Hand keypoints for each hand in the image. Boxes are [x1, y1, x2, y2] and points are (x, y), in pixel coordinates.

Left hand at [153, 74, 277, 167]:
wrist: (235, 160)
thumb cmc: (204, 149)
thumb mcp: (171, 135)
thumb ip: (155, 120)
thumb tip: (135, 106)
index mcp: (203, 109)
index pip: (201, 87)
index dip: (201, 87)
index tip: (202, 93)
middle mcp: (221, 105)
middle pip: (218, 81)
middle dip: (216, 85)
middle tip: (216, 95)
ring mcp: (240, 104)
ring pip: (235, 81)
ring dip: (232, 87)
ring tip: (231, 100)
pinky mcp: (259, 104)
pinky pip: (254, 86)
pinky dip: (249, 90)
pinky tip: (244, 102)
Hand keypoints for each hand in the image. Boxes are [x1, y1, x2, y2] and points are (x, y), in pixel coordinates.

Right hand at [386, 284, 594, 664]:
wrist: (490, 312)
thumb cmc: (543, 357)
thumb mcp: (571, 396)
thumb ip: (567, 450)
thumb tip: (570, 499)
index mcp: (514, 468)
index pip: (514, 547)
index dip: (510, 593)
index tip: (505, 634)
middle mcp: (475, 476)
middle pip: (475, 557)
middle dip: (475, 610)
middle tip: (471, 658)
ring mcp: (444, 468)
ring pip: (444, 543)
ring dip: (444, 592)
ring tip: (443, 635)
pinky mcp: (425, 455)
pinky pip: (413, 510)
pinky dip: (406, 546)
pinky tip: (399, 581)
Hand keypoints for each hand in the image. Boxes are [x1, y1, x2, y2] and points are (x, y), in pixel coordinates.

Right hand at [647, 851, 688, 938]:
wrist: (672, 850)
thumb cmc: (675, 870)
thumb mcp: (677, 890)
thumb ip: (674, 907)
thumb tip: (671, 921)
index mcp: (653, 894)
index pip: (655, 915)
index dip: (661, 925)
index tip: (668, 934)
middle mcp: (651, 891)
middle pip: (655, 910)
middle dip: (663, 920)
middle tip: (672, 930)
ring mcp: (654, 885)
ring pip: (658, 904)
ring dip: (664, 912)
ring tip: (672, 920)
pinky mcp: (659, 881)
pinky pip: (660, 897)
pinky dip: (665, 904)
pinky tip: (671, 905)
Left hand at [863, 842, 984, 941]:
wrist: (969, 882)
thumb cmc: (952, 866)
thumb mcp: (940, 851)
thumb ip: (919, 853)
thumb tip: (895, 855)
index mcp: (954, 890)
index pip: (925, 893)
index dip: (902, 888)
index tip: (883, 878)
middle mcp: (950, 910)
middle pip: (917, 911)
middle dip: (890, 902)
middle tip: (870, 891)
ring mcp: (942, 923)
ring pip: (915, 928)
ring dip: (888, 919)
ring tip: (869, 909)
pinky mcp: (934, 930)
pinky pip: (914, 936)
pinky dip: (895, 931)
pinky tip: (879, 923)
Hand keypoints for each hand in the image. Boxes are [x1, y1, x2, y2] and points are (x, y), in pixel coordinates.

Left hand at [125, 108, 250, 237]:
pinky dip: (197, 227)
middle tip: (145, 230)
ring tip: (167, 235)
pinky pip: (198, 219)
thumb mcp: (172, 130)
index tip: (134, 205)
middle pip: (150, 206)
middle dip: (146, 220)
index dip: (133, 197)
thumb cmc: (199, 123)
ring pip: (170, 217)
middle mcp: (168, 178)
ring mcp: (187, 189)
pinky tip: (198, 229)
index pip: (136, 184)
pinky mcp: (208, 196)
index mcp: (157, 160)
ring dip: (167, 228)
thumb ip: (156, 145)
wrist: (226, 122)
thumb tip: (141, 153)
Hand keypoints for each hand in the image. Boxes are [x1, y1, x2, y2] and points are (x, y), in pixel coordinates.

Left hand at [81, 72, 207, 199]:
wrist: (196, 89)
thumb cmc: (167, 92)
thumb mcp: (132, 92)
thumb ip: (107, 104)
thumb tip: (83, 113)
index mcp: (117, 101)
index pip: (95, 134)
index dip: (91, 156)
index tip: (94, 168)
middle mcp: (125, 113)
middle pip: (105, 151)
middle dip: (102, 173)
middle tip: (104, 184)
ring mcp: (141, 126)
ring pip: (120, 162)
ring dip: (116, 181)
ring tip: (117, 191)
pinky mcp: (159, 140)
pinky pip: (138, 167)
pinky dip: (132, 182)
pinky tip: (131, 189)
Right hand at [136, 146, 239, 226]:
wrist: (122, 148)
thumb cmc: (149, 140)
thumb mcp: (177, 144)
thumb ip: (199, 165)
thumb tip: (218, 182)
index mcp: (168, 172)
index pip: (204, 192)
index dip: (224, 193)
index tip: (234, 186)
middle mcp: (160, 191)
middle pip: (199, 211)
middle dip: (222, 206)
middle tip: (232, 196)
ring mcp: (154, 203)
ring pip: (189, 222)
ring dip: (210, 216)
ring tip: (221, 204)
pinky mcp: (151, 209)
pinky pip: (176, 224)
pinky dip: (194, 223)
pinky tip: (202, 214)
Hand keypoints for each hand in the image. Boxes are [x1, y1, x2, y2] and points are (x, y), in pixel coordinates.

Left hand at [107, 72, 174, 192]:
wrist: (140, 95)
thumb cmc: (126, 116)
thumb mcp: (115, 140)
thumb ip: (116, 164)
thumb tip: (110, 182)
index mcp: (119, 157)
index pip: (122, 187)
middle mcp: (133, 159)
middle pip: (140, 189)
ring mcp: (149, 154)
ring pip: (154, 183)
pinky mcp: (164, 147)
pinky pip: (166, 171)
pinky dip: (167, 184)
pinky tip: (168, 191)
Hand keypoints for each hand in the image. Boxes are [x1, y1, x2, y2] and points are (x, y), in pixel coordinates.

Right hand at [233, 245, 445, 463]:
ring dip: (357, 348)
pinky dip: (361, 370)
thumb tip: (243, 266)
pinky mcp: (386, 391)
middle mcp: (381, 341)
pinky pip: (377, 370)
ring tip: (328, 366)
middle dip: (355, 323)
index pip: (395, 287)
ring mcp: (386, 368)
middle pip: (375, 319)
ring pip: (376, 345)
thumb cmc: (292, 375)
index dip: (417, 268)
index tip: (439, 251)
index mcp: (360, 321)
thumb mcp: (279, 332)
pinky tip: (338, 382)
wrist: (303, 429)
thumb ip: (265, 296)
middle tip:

##############################

-- EXERCISE DIRECTIONS --
Reproduce, word for word and in full, only the lines above that start at the line with "ring tip: (117, 191)" and run through the line with "index pip: (204, 192)", both ends included.

-- ANSWER SECTION --
ring tip: (117, 191)
pinky mcp: (159, 140)
pinky pip: (138, 167)
pinky dip: (132, 182)
pinky tip: (131, 189)
Right hand at [136, 146, 239, 226]:
wrist: (122, 148)
thumb cmc: (149, 140)
thumb mcp: (177, 144)
thumb ip: (199, 165)
thumb tip: (218, 182)
index mcp: (168, 172)
index pip: (204, 192)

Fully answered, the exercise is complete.